Any hard drive connected to the infected PC is at risk, and any mapped drive NOT just the My Cloud or Smartware program is at risk.
It is not a huge deficiency in backup software, its how PC’s and software work. Its why one must ensure they stop threats at the edge of their network and not after the network is already infected. This includes safe surfing habits and running up to date anti virus/security software and running scans often.
There are some more expensive NAS boxes, including some of the My Cloud line that have virus/malware scanning modules that can scan data. However that won’t prevent certain types of infections.
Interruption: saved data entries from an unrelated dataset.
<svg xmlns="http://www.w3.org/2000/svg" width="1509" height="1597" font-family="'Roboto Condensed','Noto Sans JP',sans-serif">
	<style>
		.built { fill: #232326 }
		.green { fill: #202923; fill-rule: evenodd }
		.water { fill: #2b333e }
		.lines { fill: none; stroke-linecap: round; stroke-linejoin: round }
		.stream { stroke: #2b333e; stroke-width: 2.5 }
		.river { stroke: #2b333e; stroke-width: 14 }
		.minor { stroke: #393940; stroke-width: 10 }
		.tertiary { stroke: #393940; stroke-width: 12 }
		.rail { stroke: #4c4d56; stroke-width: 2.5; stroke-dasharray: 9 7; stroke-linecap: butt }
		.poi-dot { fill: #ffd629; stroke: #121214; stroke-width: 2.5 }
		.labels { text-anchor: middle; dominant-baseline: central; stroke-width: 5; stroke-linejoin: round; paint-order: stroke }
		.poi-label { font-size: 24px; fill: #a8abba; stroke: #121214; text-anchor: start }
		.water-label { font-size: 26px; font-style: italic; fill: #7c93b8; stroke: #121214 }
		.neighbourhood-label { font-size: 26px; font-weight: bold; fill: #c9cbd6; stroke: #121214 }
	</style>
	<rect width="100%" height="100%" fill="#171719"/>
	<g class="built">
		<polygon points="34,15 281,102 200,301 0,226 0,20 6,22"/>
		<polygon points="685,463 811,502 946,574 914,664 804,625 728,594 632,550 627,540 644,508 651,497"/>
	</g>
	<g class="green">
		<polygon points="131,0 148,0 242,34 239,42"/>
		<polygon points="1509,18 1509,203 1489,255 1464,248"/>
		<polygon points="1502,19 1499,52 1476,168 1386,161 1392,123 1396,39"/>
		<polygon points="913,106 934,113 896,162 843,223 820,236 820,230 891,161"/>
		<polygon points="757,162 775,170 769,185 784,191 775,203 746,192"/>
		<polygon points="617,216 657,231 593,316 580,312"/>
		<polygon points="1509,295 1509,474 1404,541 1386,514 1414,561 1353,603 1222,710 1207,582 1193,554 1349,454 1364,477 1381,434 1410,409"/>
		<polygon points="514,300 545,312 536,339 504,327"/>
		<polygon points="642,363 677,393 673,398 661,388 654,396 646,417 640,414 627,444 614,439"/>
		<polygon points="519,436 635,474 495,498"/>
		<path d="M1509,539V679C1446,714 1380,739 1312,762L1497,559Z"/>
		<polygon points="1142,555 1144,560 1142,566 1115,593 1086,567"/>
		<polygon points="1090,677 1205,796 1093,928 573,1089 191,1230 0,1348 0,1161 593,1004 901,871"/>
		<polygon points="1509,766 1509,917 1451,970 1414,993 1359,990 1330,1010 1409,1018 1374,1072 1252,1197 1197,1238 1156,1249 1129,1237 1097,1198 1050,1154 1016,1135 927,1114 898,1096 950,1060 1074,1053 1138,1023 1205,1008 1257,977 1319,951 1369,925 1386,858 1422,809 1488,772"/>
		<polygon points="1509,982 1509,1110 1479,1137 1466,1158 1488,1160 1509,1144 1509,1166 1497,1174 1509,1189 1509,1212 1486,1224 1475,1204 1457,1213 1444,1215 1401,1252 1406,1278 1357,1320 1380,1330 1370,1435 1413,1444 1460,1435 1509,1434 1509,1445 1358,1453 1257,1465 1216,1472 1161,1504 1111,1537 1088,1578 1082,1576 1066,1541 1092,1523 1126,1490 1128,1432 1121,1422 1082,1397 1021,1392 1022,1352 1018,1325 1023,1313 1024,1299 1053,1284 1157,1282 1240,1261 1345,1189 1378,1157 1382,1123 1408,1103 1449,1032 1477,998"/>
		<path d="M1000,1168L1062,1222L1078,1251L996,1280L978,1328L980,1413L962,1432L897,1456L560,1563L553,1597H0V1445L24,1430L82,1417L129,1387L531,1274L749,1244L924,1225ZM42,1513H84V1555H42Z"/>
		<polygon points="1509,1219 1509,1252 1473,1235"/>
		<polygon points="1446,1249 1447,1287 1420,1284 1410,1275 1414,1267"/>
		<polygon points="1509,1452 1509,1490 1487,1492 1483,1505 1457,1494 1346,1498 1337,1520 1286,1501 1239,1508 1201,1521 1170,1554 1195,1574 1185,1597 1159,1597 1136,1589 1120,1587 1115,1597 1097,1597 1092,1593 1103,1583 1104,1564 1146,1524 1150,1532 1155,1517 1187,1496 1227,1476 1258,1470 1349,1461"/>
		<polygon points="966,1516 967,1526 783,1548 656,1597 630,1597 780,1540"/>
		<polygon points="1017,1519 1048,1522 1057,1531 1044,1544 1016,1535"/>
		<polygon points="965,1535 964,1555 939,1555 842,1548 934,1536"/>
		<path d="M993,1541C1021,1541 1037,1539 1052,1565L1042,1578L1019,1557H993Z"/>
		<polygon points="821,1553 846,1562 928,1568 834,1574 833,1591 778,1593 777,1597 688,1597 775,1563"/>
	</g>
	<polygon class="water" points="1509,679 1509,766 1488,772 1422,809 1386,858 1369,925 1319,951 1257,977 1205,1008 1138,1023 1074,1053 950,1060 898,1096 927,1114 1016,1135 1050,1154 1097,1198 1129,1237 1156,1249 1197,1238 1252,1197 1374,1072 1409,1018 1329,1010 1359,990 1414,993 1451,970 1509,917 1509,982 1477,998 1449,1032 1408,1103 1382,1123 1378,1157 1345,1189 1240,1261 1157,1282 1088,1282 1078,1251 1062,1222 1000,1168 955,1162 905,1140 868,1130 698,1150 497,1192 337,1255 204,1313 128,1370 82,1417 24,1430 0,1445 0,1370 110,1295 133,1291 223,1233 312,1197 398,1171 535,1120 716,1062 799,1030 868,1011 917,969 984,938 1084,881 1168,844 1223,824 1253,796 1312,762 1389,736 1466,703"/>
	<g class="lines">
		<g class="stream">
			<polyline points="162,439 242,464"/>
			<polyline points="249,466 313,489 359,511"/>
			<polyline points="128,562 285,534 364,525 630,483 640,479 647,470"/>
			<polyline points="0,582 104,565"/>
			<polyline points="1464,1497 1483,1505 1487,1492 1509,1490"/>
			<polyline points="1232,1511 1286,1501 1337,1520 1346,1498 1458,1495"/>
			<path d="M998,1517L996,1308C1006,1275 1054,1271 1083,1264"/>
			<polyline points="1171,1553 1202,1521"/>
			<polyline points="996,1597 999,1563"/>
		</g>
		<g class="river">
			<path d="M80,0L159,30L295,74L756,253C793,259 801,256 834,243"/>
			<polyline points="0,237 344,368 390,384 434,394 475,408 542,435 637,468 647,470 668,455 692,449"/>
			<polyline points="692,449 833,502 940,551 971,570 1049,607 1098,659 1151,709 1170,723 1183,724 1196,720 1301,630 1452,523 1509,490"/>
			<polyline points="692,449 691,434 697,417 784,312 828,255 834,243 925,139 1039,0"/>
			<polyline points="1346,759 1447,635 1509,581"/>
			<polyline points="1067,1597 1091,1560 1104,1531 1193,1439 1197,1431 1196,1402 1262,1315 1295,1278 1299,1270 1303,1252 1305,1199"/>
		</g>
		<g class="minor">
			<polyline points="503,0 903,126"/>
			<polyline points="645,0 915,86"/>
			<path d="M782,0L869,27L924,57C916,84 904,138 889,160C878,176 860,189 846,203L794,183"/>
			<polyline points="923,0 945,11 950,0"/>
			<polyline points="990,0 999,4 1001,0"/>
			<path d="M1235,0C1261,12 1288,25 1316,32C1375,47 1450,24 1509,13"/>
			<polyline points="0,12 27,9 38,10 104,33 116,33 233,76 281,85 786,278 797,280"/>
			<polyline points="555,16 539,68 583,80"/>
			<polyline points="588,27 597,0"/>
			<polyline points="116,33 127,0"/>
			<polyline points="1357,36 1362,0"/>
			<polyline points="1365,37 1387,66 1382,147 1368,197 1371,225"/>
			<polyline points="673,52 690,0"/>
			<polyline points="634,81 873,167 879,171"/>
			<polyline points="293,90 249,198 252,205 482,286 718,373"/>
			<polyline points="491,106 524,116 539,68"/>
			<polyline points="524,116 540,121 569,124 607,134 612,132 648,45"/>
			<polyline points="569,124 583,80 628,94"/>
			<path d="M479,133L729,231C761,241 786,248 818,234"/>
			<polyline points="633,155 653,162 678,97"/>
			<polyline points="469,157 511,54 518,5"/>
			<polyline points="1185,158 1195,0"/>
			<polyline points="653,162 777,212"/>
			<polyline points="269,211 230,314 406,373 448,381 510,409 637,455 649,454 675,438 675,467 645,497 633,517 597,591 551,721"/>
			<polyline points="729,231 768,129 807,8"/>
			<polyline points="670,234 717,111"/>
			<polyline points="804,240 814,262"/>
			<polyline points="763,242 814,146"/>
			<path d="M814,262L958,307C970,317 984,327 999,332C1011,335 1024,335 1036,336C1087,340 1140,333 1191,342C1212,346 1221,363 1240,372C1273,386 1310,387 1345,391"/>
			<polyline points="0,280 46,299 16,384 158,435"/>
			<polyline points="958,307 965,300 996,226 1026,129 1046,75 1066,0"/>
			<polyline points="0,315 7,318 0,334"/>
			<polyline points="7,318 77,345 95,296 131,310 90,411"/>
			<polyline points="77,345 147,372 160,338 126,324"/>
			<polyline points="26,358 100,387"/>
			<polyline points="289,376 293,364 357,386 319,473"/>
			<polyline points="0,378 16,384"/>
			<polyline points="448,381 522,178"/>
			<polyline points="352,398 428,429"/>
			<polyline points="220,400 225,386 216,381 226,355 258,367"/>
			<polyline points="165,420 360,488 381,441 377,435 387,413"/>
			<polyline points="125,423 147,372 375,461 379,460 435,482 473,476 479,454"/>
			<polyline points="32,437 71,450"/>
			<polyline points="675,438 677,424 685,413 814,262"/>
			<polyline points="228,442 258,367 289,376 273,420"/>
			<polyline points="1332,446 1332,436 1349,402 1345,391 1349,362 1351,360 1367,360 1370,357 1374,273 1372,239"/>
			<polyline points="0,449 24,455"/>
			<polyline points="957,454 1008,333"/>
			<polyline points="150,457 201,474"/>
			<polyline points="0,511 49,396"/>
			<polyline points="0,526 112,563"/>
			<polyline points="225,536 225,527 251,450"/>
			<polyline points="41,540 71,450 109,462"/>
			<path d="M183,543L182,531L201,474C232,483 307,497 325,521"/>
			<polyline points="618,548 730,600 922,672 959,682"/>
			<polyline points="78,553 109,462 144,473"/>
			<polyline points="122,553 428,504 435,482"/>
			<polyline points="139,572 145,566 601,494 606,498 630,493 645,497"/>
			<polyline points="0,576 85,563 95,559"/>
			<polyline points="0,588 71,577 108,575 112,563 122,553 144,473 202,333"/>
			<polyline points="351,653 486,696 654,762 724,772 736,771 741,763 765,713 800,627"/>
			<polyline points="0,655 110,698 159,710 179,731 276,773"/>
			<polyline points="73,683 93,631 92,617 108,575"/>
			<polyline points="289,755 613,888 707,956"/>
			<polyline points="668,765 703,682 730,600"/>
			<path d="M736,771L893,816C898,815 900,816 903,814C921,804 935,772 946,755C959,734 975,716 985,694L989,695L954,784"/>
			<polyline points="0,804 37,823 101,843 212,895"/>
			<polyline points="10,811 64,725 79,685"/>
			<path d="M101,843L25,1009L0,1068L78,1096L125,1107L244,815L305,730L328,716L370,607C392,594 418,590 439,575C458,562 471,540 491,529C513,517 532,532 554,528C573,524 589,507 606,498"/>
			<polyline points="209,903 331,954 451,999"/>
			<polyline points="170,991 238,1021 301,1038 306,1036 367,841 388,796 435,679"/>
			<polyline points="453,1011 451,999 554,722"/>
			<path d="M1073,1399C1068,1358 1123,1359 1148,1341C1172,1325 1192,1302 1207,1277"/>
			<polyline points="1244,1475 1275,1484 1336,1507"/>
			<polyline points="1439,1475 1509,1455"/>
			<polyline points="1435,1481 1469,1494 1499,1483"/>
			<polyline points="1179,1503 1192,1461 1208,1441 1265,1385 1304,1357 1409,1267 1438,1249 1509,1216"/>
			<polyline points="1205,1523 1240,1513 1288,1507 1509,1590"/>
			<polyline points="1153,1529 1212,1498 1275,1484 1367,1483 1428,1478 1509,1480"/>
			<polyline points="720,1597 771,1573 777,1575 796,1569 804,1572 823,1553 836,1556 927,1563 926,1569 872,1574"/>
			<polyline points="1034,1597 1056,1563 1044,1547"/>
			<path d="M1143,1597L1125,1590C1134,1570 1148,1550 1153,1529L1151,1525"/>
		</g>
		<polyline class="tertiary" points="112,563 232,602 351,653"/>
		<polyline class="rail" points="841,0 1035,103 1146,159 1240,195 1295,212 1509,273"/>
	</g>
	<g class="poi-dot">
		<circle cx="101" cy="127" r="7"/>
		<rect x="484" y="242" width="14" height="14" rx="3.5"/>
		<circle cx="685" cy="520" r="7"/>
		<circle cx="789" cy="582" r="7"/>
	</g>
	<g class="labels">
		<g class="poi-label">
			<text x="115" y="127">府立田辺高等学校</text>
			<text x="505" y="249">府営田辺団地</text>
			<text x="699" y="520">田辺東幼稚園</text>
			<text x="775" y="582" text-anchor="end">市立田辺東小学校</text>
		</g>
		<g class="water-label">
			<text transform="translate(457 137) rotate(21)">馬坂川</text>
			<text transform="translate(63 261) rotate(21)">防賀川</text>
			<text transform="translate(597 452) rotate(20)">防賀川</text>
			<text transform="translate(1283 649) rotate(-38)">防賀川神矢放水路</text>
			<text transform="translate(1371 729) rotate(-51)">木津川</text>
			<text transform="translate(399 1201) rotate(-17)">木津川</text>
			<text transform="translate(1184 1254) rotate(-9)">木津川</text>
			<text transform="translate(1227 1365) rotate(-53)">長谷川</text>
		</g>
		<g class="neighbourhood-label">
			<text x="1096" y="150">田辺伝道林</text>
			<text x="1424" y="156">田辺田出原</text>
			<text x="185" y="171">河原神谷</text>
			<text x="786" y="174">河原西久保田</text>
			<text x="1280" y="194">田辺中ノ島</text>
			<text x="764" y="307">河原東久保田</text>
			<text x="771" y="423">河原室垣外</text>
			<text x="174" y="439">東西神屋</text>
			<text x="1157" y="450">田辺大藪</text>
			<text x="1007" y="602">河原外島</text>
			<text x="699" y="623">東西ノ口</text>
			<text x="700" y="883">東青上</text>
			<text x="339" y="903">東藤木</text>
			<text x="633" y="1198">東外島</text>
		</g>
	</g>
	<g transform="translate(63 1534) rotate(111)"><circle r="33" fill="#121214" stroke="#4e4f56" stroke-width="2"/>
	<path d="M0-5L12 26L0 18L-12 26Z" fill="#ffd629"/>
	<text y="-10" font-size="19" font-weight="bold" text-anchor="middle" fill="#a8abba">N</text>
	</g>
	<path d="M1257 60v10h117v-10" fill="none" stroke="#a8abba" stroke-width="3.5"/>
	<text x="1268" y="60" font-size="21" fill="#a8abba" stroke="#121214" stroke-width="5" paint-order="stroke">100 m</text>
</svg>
AV and malware scanning programs will only catch what they’re programmed to catch.
About the only way to stop such an infection is to NOT map the My Cloud to the computer, to set all Shares on the My Cloud to Private, do not store any data in the Public Share, and to NOT save the login credentials to access those private Shares.
Generally nothing will prevent a backup program from backing up an infected PC unless that backup program scans the data for malware/viruses prior to backing it up. Once an infected PC is backed up there isn’t much you can do with the backup set other than destroy it. The only way to ensure one is 100% clean from an infection is to wipe the hard drive and reinstall the OS and any programs from original media. There is always a chance the backup set could contain the infection and one could simply reinfect their PC after restoring it from original media.